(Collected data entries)
● ● ● ● ●
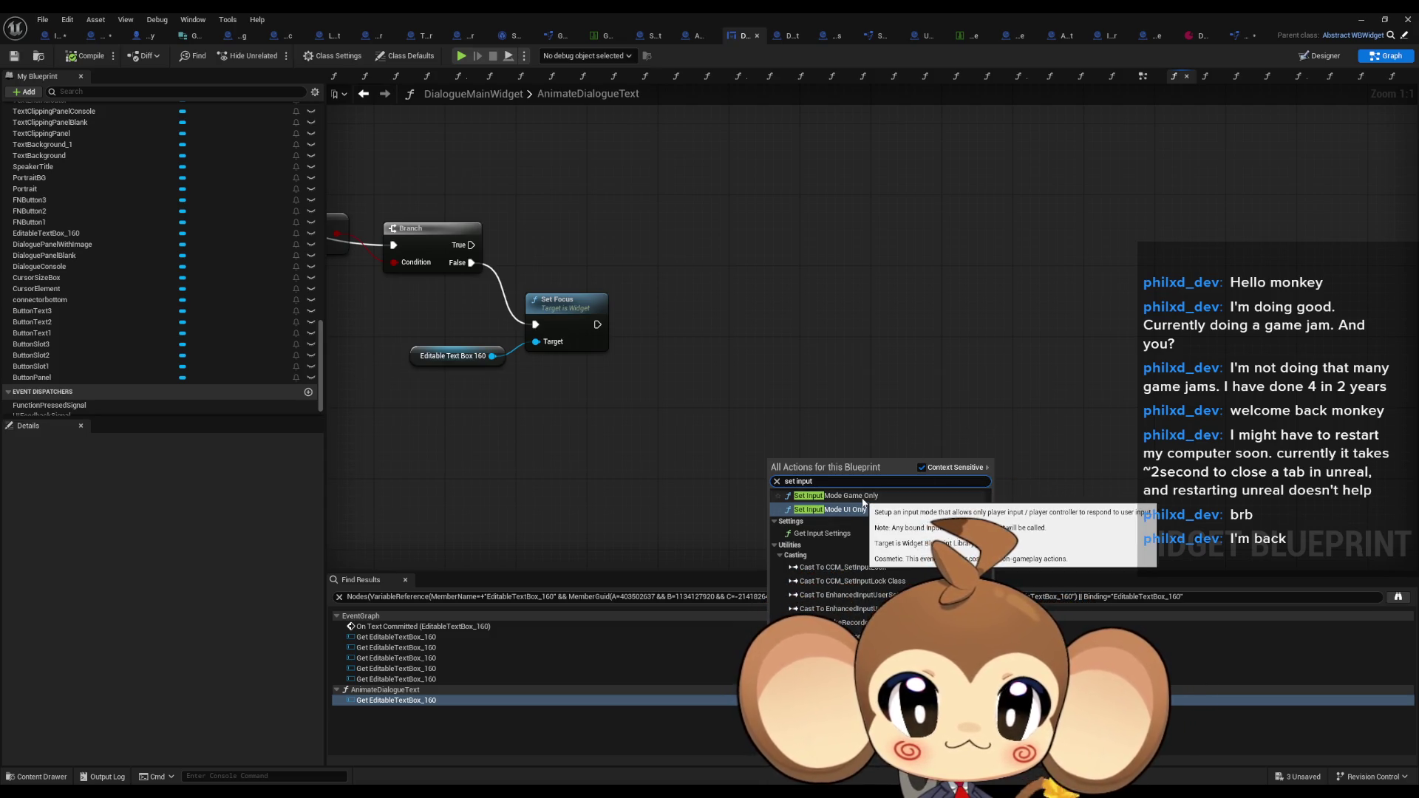
Add Set Input Mode Game Only below Set Focus, fed by a Get Player Controller node
{"action": "left_click", "coordinate": [863, 502]}
{"action": "mouse_move", "coordinate": [863, 502]}
{"action": "left_mouse_down"}
{"action": "mouse_move", "coordinate": [819, 477]}
{"action": "mouse_move", "coordinate": [597, 449]}
{"action": "left_mouse_up"}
● ● ● ● ●
A faithful copy of the data is required: each word kept, each picture omitted.

Add Set Input Mode Game Only below Set Focus, fed by a Get Player Controller node
{"action": "left_click", "coordinate": [863, 502]}
{"action": "mouse_move", "coordinate": [863, 502]}
{"action": "left_mouse_down"}
{"action": "mouse_move", "coordinate": [819, 477]}
{"action": "mouse_move", "coordinate": [597, 449]}
{"action": "left_mouse_up"}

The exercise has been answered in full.